Questi obiettivi, per quanto innocui all’apparenza, impattano la vita delle persone. Pensiamo alle limitazioni imposte alle auto che entrano a Milano che da un lato costringono all’acquisto di un’auto nuova e dell’altro rappresentano un disincentivo alla mobilità dentro e fuori Milano. È stata, tra le altre cose, un’azione assimilabile a una riduzione permanente dell’offerta di case di Milano che contribuisce a spingere al rialzo le quotazioni immobiliari. I limiti “all’uso dell’auto privata”, magari a prescindere da quanto la si usi e da quanto consumi, impongono rigidità che implicano costi; quelli, per esempio, per l’affitto di un mezzo condiviso che è in aggiunta a quelli fissi della macchina famigliare.
Le “piccole” scomodità o perdite di tempo aggiuntive per raggiungere la sede di lavoro non si scaricano equamente; più gli orari di lavoro sono rigidi, tendenzialmente quando i redditi sono più bassi, e più sono pressanti gli impegni famigliari più si alza il costo. Si suppone che un modo per aggirare questi disincentivi sia lavorare da casa, ma, anche in questo caso, la qualità della vita per chi ha disposizione un attico e chi un piccolo trilocale con annessa prole non è la stessa. Anche gli investimenti in nuovi impianti comportano un costo che le aziende, inevitabilmente, cercheranno di recuperare scaricando sui prezzi di vendita.

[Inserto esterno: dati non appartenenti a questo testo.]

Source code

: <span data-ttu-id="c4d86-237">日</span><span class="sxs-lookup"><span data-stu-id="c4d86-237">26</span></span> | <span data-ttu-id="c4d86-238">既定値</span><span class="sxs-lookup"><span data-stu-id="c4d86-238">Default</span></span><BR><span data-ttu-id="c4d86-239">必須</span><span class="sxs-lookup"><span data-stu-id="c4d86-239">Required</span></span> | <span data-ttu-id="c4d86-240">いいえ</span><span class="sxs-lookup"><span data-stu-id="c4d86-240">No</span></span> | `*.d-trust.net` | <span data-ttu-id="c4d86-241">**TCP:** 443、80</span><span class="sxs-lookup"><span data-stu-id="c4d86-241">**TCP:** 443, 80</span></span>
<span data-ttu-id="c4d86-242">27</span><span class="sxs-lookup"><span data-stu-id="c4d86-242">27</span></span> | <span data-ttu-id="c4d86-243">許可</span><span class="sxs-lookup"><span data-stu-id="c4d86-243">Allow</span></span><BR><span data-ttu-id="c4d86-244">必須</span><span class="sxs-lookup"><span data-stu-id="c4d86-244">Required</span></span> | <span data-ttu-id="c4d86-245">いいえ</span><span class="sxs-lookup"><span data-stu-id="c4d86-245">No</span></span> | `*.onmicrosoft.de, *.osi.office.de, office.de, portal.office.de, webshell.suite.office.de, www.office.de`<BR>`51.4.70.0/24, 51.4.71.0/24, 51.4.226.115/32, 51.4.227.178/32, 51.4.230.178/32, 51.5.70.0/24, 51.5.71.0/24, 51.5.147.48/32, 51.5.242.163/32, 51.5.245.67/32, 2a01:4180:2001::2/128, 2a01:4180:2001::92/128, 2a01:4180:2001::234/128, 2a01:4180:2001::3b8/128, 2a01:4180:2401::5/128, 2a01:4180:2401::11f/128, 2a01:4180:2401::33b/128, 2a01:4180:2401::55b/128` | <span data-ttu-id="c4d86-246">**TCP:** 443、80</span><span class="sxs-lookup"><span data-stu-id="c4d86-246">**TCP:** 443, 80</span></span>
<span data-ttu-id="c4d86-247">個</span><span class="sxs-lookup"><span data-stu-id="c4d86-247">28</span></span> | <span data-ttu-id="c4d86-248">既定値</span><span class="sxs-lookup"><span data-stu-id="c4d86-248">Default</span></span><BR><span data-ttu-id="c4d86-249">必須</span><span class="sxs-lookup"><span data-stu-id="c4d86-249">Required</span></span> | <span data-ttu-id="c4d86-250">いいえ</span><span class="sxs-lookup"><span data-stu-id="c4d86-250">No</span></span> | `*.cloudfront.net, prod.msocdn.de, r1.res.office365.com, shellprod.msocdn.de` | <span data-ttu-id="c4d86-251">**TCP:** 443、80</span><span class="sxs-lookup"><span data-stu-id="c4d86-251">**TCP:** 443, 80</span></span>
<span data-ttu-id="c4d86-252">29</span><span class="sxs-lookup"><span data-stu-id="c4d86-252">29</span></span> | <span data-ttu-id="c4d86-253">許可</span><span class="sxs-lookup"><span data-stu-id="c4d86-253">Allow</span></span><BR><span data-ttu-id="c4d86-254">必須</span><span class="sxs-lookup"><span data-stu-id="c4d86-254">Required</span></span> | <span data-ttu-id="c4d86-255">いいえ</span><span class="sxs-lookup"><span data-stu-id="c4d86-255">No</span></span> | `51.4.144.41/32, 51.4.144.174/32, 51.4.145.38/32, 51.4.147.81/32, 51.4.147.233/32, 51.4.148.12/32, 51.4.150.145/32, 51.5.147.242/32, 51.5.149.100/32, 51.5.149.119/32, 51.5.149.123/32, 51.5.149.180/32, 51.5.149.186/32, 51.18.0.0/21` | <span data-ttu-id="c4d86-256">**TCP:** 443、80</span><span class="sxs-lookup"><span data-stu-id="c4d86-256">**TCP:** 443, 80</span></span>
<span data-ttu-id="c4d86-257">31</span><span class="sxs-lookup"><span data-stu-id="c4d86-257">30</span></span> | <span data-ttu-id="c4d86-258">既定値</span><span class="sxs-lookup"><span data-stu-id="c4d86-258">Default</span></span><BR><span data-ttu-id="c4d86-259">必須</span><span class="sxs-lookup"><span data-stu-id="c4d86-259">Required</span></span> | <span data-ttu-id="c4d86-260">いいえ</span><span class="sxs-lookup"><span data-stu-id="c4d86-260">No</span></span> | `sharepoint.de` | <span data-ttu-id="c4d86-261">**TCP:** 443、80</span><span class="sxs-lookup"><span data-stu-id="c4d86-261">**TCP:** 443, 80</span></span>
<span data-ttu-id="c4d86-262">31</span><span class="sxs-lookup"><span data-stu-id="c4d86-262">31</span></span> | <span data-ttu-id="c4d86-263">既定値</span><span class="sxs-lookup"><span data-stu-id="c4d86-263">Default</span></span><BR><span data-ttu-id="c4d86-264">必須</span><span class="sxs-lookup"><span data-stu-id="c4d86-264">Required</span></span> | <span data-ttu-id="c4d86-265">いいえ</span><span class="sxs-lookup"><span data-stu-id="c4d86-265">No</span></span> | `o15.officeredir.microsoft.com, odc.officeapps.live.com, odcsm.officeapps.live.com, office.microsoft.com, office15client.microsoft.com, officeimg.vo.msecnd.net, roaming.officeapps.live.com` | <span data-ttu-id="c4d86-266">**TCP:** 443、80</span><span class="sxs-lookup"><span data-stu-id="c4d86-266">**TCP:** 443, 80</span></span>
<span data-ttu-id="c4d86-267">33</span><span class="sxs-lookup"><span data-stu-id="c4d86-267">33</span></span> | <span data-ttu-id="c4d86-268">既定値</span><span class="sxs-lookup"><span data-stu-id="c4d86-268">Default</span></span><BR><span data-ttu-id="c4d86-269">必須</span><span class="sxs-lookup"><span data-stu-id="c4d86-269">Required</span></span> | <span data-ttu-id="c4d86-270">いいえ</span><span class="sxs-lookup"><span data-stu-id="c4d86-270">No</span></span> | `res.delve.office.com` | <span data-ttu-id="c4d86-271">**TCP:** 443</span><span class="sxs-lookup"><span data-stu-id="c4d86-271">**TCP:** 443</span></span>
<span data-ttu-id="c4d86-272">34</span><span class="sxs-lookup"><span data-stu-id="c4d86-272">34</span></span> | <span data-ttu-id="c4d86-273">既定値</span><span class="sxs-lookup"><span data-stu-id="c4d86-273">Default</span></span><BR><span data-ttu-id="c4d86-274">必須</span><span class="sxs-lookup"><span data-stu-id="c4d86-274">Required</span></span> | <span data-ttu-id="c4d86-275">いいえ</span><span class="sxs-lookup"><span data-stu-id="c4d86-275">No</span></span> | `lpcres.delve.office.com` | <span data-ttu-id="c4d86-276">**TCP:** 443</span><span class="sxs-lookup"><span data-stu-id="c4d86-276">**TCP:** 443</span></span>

Il modello di città “green” rischia di coincidere, se non si valutano attentamente le conseguenze, con un modello di città solamente a misura di “ricco” e di “single” in cui chi non ce la fa viene progressivamente escluso non per una volontà deliberata, ma per l’impossibilità di sostenere i costi: quelli dell’auto condivisa, di una casa in una città dove la domanda è strutturalmente superiore all’offerta, dei prezzi che incorporano i costi degli investimenti green oltre a quelli misurati in “tempo”. Una Milano vuota o piena solo di turisti senza macchina e in affitto è sicuramente più pulita e più green, ma questo orizzonte difficilmente può essere considerato un successo.